● **Dataset content**
################

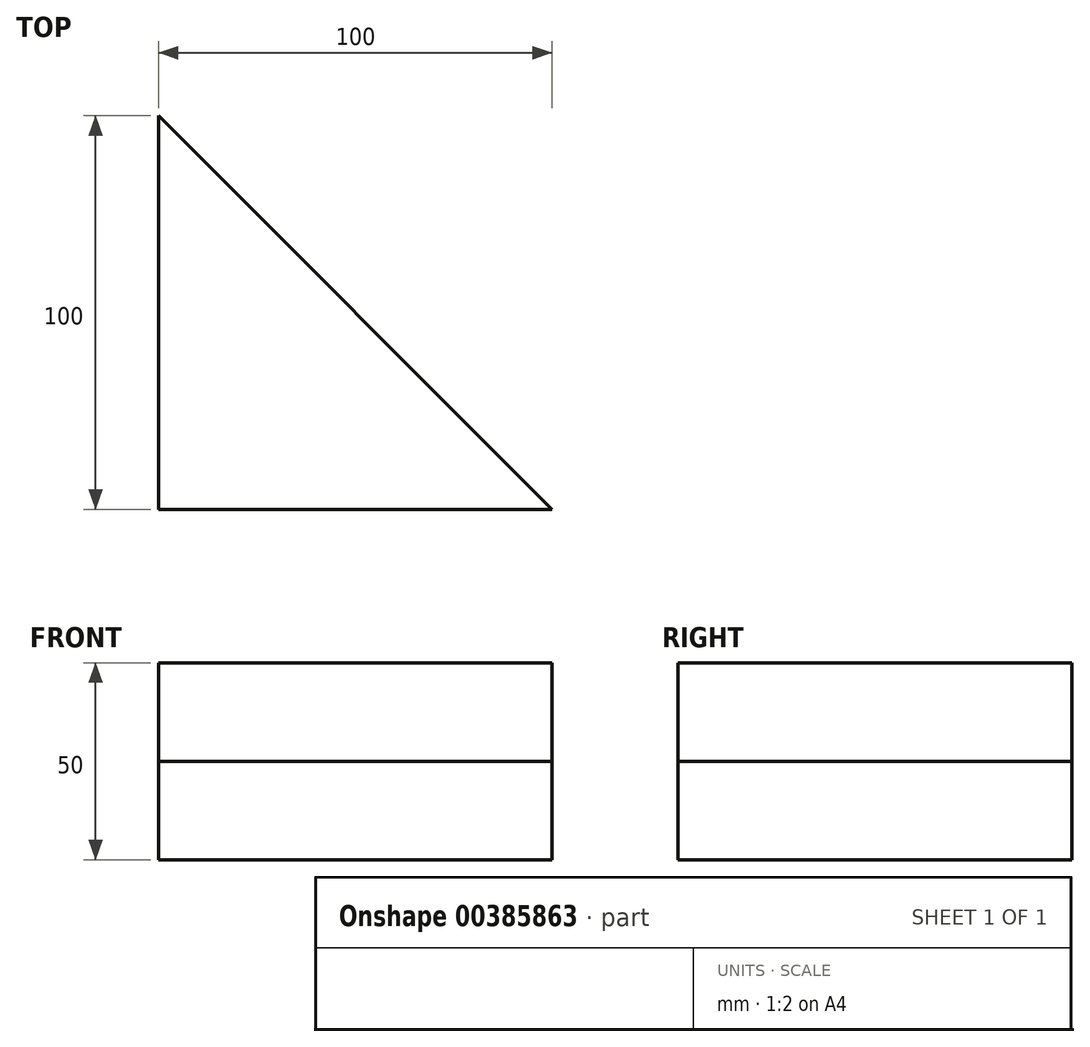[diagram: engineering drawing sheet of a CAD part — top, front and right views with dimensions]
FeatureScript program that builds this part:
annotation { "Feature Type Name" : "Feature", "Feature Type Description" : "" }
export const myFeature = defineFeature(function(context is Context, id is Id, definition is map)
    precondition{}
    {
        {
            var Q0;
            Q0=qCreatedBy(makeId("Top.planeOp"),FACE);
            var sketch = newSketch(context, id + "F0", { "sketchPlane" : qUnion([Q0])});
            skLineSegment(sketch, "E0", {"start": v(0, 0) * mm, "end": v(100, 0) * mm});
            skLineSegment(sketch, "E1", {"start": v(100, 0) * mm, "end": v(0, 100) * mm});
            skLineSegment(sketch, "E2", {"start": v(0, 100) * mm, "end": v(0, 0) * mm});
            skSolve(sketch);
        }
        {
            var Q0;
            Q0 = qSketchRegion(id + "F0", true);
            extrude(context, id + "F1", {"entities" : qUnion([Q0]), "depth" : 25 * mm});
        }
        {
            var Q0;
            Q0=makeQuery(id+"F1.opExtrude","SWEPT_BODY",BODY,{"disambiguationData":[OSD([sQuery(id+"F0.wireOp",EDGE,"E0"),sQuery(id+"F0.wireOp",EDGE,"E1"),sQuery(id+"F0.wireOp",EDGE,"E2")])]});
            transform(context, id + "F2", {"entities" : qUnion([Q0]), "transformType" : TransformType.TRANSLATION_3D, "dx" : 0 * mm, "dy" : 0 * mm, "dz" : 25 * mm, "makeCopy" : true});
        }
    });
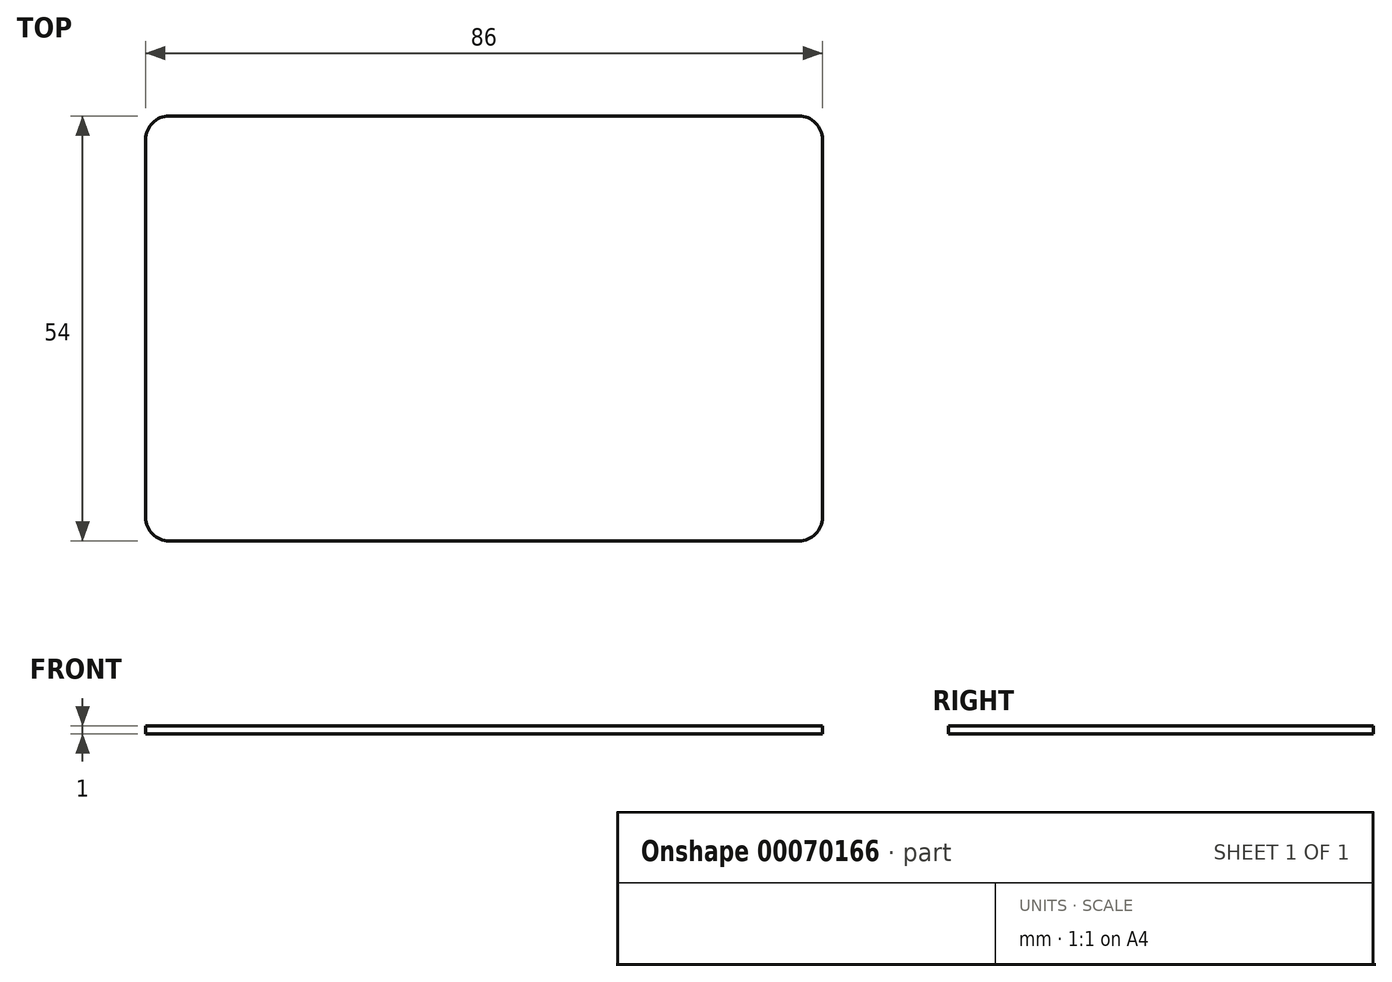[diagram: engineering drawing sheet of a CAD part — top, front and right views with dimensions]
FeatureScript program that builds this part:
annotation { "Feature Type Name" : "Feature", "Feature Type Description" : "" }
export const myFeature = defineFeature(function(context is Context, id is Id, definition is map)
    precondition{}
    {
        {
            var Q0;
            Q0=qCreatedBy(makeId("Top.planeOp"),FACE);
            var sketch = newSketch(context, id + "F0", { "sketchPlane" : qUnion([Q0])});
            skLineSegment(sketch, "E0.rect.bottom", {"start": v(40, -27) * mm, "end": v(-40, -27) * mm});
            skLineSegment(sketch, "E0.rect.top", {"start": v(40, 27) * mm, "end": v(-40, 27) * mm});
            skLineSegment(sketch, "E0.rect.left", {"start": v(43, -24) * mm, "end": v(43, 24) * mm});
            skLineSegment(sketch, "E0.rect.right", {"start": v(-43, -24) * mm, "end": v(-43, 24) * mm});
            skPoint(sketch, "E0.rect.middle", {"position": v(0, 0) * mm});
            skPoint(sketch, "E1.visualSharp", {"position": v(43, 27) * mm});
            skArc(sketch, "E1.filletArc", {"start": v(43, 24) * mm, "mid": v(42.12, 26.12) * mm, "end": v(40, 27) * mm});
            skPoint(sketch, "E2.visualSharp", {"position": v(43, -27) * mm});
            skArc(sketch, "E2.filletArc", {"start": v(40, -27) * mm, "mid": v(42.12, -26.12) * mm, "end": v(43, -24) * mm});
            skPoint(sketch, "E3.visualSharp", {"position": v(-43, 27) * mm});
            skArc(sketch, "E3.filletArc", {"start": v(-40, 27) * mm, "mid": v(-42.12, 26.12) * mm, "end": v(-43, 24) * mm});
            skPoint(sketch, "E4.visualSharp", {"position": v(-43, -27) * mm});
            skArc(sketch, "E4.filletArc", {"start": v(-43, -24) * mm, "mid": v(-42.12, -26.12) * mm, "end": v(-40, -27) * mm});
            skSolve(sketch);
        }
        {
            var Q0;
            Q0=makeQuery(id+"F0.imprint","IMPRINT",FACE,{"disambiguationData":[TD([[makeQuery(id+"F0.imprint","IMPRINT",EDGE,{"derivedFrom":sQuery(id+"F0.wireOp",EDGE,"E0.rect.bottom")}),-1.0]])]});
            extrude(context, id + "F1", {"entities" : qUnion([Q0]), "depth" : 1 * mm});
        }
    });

################

Tally the lines in the data above that contain the string "qUnion", and give only that number.

5